Car aujourd’hui, l’intelligence artificielle et les algorithmes sont capables de composer de la musique. De nombreuses start-up s’attaquent à ce marché et développent des programmes de fabrication de tubes. I Am AI, le dernier album de la chanteuse pop américain Taryn Southern disponible sur des plateformes comme Spotify, est intégralement composé par une intelligence artificielle. La chanteuse n’a eu qu’à poser sa voix sur une bande-son générée par des algorithmes. Mais qui jouit des droits d’auteur? Taryn Southern, l’algorithme ou son programmeur?

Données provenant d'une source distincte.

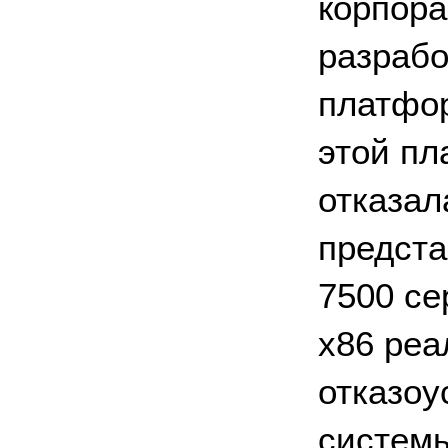
корпора
разрабо
платфор
этой пл
отказал
предста
7500 се
x86 реа
отказоу
системы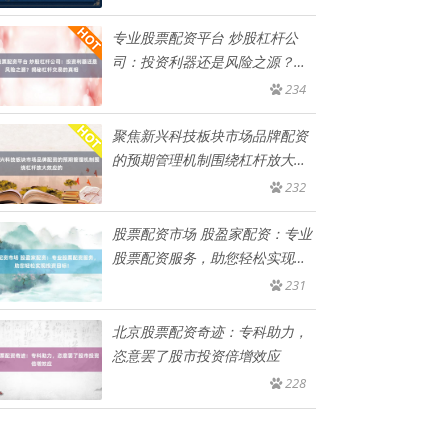
专业股票配资平台 炒股杠杆公
司：投资利器还是风险之源？揭
秘杠
234
聚焦新兴科技板块市场品牌配资
的预期管理机制围绕杠杆放大效
应的
232
股票配资市场 股盈家配资：专业
股票配资服务，助您轻松实现投
资
231
北京股票配资奇迹：专科助力，
恣意罢了股市投资倍增效应
228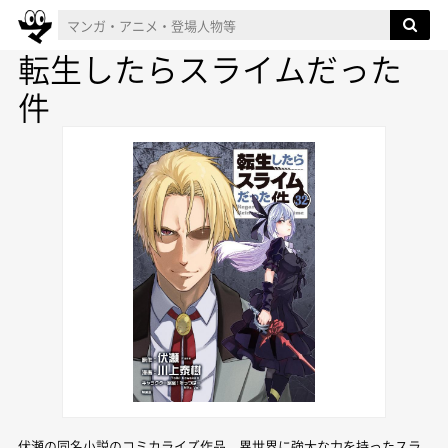
転生したらスライムだった
件
伏瀬の同名小説のコミカライズ作品。異世界に強大な力を持ったスラ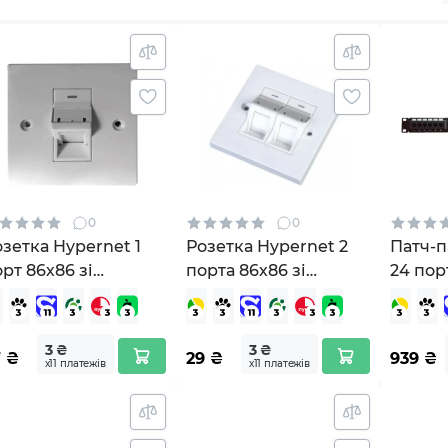
0
0
зетка Hypernet 1
Розетка Hypernet 2
Патч-
рт 86х86 зі
порта 86х86 зі
24 пор
торками
шторками
(P5124)
3 ₴
3 ₴
7
₴
29
₴
939
₴
х11 платежів
х11 платежів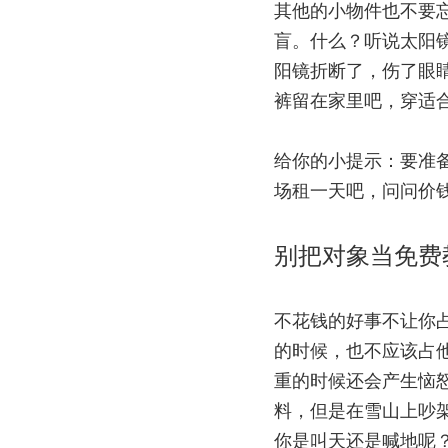
其他的小物件也不要
盲。什么？听说太阳
阳镜折断了，伤了眼
裤留在家里吧，穿适
给你的小提示：要准
场租一天吧，问问价
别把对象当免费
不花钱的好事不让你
的时候，也不应该占
重的时候还会产生恼
料，但是在雪山上吵
你是叫天还是喊地呢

En 2018, la technologie est perçue comme un nouvel outil dans la palette des artistes. Ces derniers sont d’ailleurs de plus en plus nombreux – peu importe leur forme d’expression – à déléguer cette technicité à des laboratoires et des programmeurs. Il se pose alors la question de la propriété de l’œuvre. Faut-il maîtriser la programmation pour revendiquer la paternité créative? «C’est ce qui distingue encore les arts numériques de l’art tout court, réagit Luc Meier. Dans les arts numériques, la technicité est mise en avant. On parle de l’œuvre, mais aussi des outils de production de l’œuvre d’art. C’est très positif, car cela permet de s’assurer un positionnement critique vis-à-vis de ces outils.»

Nouveau métier?

A l’étranger surtout, mais en Suisse aussi, une poignée d’artistes programmeurs voit le jour. Aux Etats-Unis, la poétesse et programmeuse new-yorkaise Allison Parrish utilise les capacités phénoménales de triage et de réorchestration de l’intelligence artificielle pour les appliquer à la poésie. La professeure à la Faculté des télécommunications de l’Université de New York utilise des logi­ciels qui assi­milent des textes du domaine public et les réar­rangent afin d’avoir un texte qui mise sur la simi­la­rité phonétique et sémantique. Le rendu est une somme de poèmes, mais de facto anonymes.

A Zurich, l’artiste, designer et programmeur Jürg Lehni élabore des robots qui dessinent et créent des installations de manière autonome. Ses travaux ont séduit la crème du design international. Si Jürg Lehni jongle entre ses différentes casquettes, il rappelle à lui seul que l’art et la création sont le fruit de collaborations. Les technologies en font désormais partie. Faut-il encore les maîtriser pour se les réapproprier, en connaître les limites, les critiquer ou les manipuler.